Padu developed using outdated methods, says cybersecurity expert

Fong Choong Fook says Padu may be vulnerable due to outdated development methods, raising concerns about data integrity and security.

(FMT) – A cybersecurity expert has claimed that the central database hub (Padu) was developed using “outdated” methods, potentially compromising its data integrity.

Fong Choong Fook, CEO of LGMS Bhd, said modern organisations today opt for an API gateway to access distributed data, rather than relying on a duplicated centralised database.

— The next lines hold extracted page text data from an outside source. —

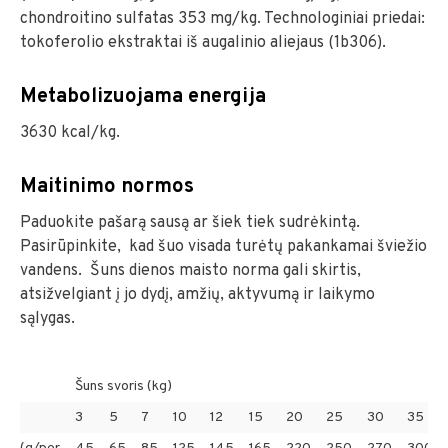
chondroitino sulfatas 353 mg/kg. Technologiniai priedai:
tokoferolio ekstraktai iš augalinio aliejaus (1b306).
Metabolizuojama energija
3630 kcal/kg.
Maitinimo normos
Paduokite pašarą sausą ar šiek tiek sudrėkintą.
Pasirūpinkite, kad šuo visada turėtų pakankamai šviežio
vandens. Šuns dienos maisto norma gali skirtis,
atsižvelgiant į jo dydį, amžių, aktyvumą ir laikymo
sąlygas.
Šuns svoris (kg)
3
5
7
10
12
15
20
25
30
35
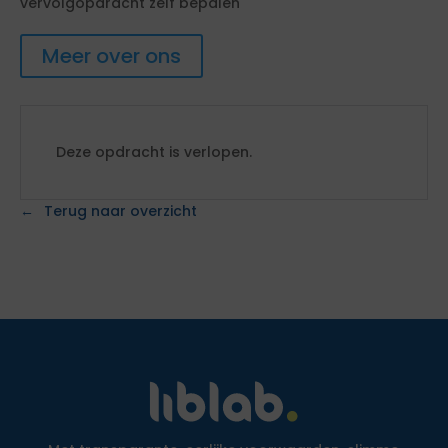
vervolgopdracht zelf bepalen
Meer over ons
Deze opdracht is verlopen.
Terug naar overzicht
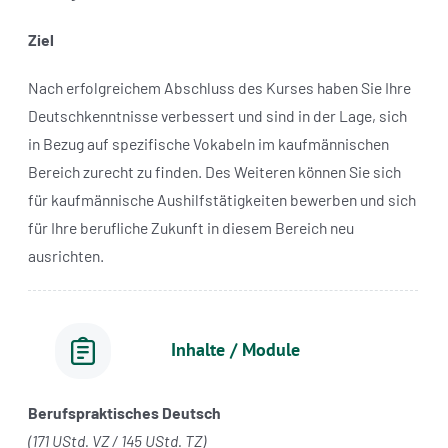
Ziel
Nach erfolgreichem Abschluss des Kurses haben Sie Ihre
Deutschkenntnisse verbessert und sind in der Lage, sich
in Bezug auf spezifische Vokabeln im kaufmännischen
Bereich zurecht zu finden. Des Weiteren können Sie sich
für kaufmännische Aushilfstätigkeiten bewerben und sich
für Ihre berufliche Zukunft in diesem Bereich neu
ausrichten.
Inhalte / Module
Berufspraktisches Deutsch
(171 UStd. VZ / 145 UStd. TZ)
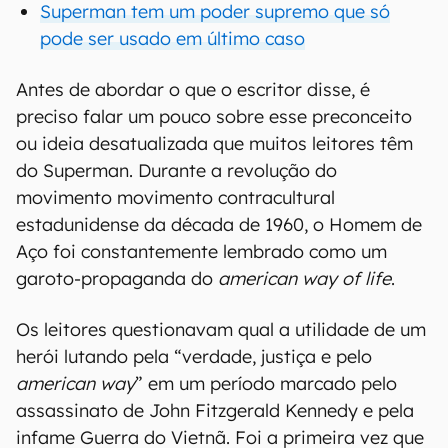
Superman tem um poder supremo que só
pode ser usado em último caso
Antes de abordar o que o escritor disse, é
preciso falar um pouco sobre esse preconceito
ou ideia desatualizada que muitos leitores têm
do Superman. Durante a revolução do
movimento movimento contracultural
estadunidense da década de 1960, o Homem de
Aço foi constantemente lembrado como um
garoto-propaganda do
american way of life
.
Os leitores questionavam qual a utilidade de um
herói lutando pela “verdade, justiça e pelo
american way
” em um período marcado pelo
assassinato de John Fitzgerald Kennedy e pela
infame Guerra do Vietnã. Foi a primeira vez que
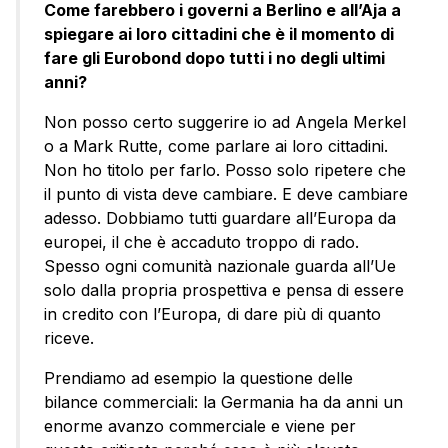
Come farebbero i governi a Berlino e all’Aja a
spiegare ai loro cittadini che è il momento di
fare gli Eurobond dopo tutti i no degli ultimi
anni?
Non posso certo suggerire io ad Angela Merkel
o a Mark Rutte, come parlare ai loro cittadini.
Non ho titolo per farlo. Posso solo ripetere che
il punto di vista deve cambiare. E deve cambiare
adesso. Dobbiamo tutti guardare all’Europa da
europei, il che è accaduto troppo di rado.
Spesso ogni comunità nazionale guarda all’Ue
solo dalla propria prospettiva e pensa di essere
in credito con l’Europa, di dare più di quanto
riceve.
Prendiamo ad esempio la questione delle
bilance commerciali: la Germania ha da anni un
enorme avanzo commerciale e viene per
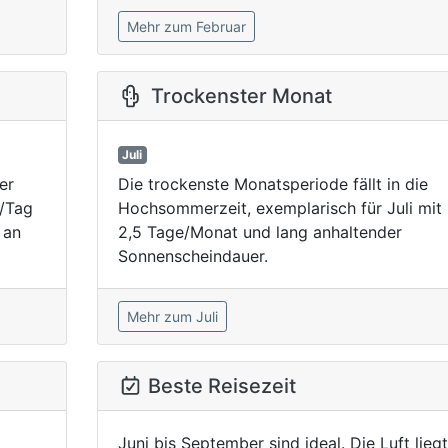
Mehr zum Februar
Trockenster Monat
Juli
er
Die trockenste Monatsperiode fällt in die
./Tag
Hochsommerzeit, exemplarisch für Juli mit 
 an
2,5 Tage/Monat und lang anhaltender
Sonnenscheindauer.
Mehr zum Juli
Beste Reisezeit
Juni bis September sind ideal. Die Luft liegt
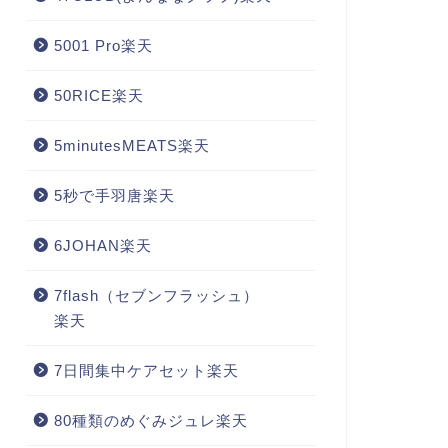
5001 Pro楽天
50RICE楽天
5minutesMEATS楽天
5秒で手羽唐楽天
6JOHAN楽天
7flash（セブンフラッシュ）
楽天
7日間集中ケアセット楽天
80種類のめぐみジュレ楽天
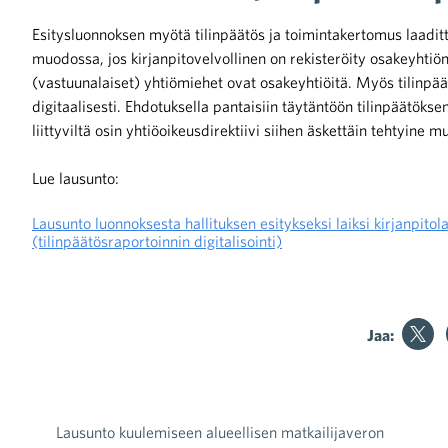
Esitysluonnoksen myötä tilinpäätös ja toimintakertomus laadittai
muodossa, jos kirjanpitovelvollinen on rekisteröity osakeyhtiönä
(vastuunalaiset) yhtiömiehet ovat osakeyhtiöitä. Myös tilinpäät
digitaalisesti. Ehdotuksella pantaisiin täytäntöön tilinpäätöks
liittyviltä osin yhtiöoikeusdirektiivi siihen äskettäin tehtyine 
iötilanteisiin varautuminen
Lue lausunto:
Lausunto luonnoksesta hallituksen esitykseksi laiksi kirjanpitol
(tilinpäätösraportoinnin digitalisointi)
noita kaupan alalta
Jaa:
kohtaista Kaupan liitossa
Lausunto kuulemiseen alueellisen matkailijaveron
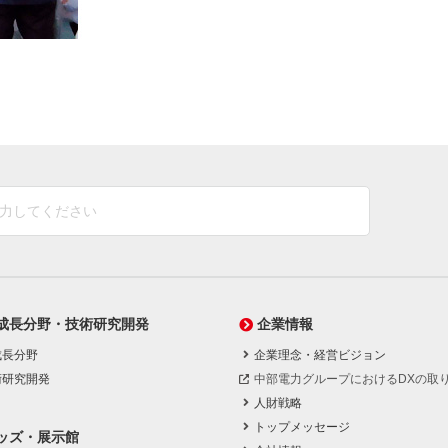
成長分野・技術研究開発
企業情報
成長分野
企業理念・経営ビジョン
術研究開発
中部電力グループにおけるDXの取
人財戦略
トップメッセージ
ッズ・展示館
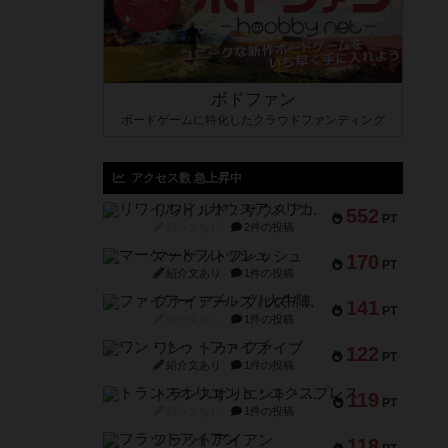
ボドファン
ボードゲームに特化したクラウドファンディング
アクセス数 急上昇中
リワイルド：サウスアメリカ
552
PT
紹介文なし
2件の投稿
マーケットフレッシュ
170
PT
紹介文あり
1件の投稿
ファイアー・ブルズ / 火牛陣
141
PT
紹介文なし
1件の投稿
ワン・トゥ・ファイブ
122
PT
紹介文あり
1件の投稿
トランスオリエント・エクスプレス
119
PT
紹介文なし
1件の投稿
フラットアイアン
118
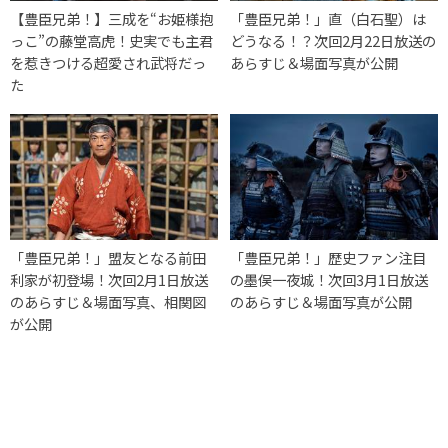
【豊臣兄弟！】三成を“お姫様抱
「豊臣兄弟！」直（白石聖）は
っこ”の藤堂高虎！史実でも主君
どうなる！？次回2月22日放送の
を惹きつける超愛され武将だっ
あらすじ＆場面写真が公開
た
「豊臣兄弟！」盟友となる前田
「豊臣兄弟！」歴史ファン注目
利家が初登場！次回2月1日放送
の墨俣一夜城！次回3月1日放送
のあらすじ＆場面写真、相関図
のあらすじ＆場面写真が公開
が公開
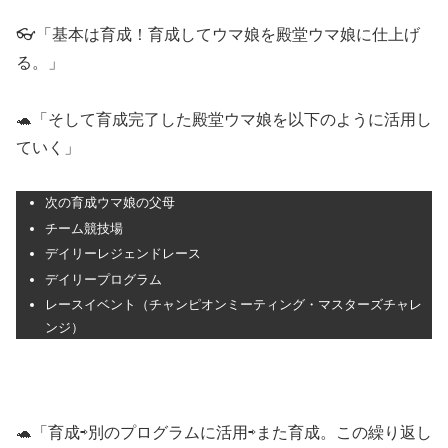
👓「基本は育成！育成してウマ娘を殿堂ウマ娘に仕上げ
る。」
🐢「そして育成完了した殿堂ウマ娘を以下のように活用し
ていく」
次の育成ウマ娘の父母
チーム競技場
デイリーレジェンドレース
デイリープログラム
レースイベント（チャンピオンミーティング・マスターズチャレ
ンジ）
🐢「育成⇨別のプログラムに活用⇨また育成。この繰り返し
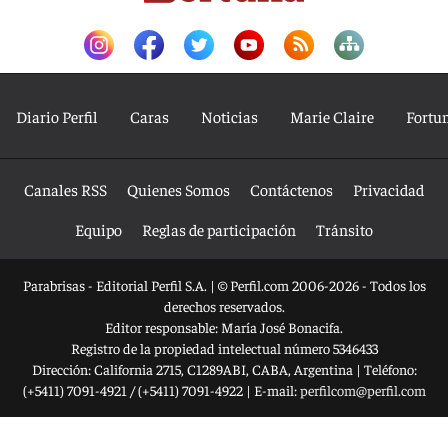
Diario Perfil
Caras
Noticias
Marie Claire
Fortu
Canales RSS
Quienes Somos
Contáctenos
Privacidad
Equipo
Reglas de participación
Tránsito
Parabrisas - Editorial Perfil S.A.
| © Perfil.com 2006-2026 - Todos los
derechos reservados.
Editor responsable: María José Bonacifa.
Registro de la propiedad intelectual número 5346433
Dirección:
California 2715
,
C1289ABI
,
CABA, Argentina
| Teléfono:
(+5411) 7091-4921
/
(+5411) 7091-4922
| E-mail:
perfilcom@perfil.com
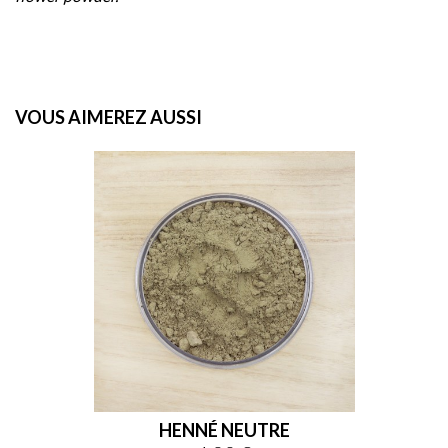
VOUS AIMEREZ AUSSI
HENNÉ NEUTRE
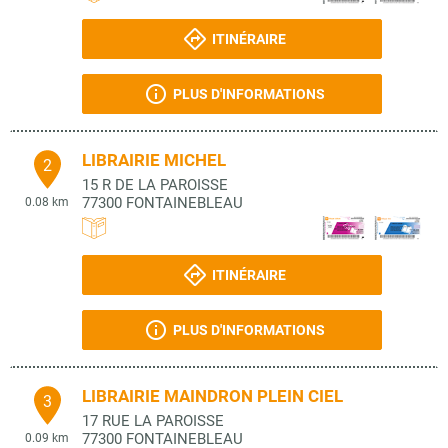
ITINÉRAIRE
PLUS D'INFORMATIONS
LIBRAIRIE MICHEL
2
15 R DE LA PAROISSE
77300
FONTAINEBLEAU
0.08 km
ITINÉRAIRE
PLUS D'INFORMATIONS
LIBRAIRIE MAINDRON PLEIN CIEL
3
17 RUE LA PAROISSE
77300
FONTAINEBLEAU
0.09 km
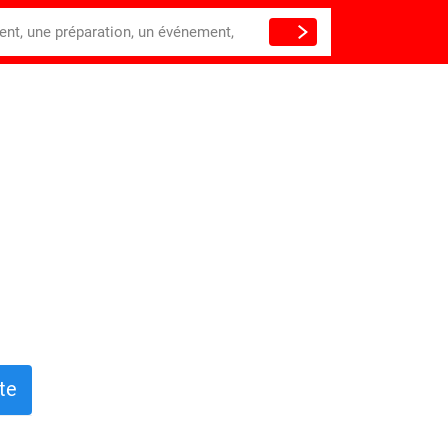
ient, une préparation, un événement,
te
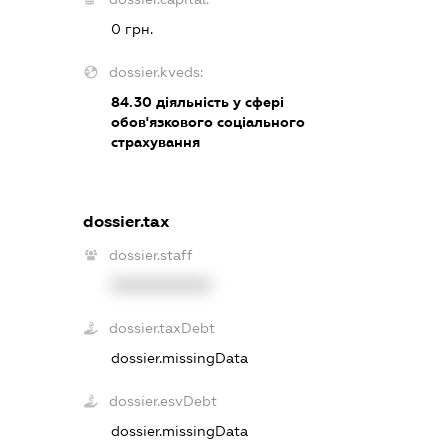
0 грн.
dossier.kveds:
84.30
діяльність у сфері
обов'язкового соціального
страхування
dossier.tax
dossier.staff
XXXXXXXXXX
dossier.taxDebt
dossier.missingData
dossier.esvDebt
dossier.missingData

“Take a look at the initiatives of the Singapore government. They have an API gateway in the cloud that allows the government to access distributed and stored data from different agencies,” he told FMT.

“What the Malaysian government is doing is very outdated.”

Fong said employing such an antiquated approach to developing Padu not only risks data duplication but also raises concern about the integrity and accuracy of stored data.

“For example, when someone keys in salary information that’s different from the government records obtained from (the Inland Revenue Board), which piece of data should the government use?” he asked.

He was commenting on Machang MP Wan Ahmad Fayhsal Wan Ahmad Kamal’s suggestion on Thursday that public trust in Padu could increase if the database was overseen by the digital ministry.

Economy minister Rafizi Ramli previously said that Padu saw 28 distributed denial-of-service attacks on the first and second days of its launch in January but had remained unaffected by such attacks since then.

Fong also said it was “pointless” to decide which department should oversee Padu if the design of the database itself was flawed.

“More importantly, we need to study its root cause, how secure the database is, and how secure the database foundation is,” he said.

Yesterday, Sarawak premier Abang Johari Openg said Padu should not collect excessive information unrelated to individuals’ financial status.

Abang Johari said the people of Sarawak were questioning the necessity of providing extensive personal information when registering with Padu.

Last week, Sarawak’s top state government officials in Sri Aman and Sibu were told not to register citizens’ information with Padu until further notice.

Sri Aman division resident Abang Porkan Abang Budiman gave the order in a circular addressed to district and administrative officers there.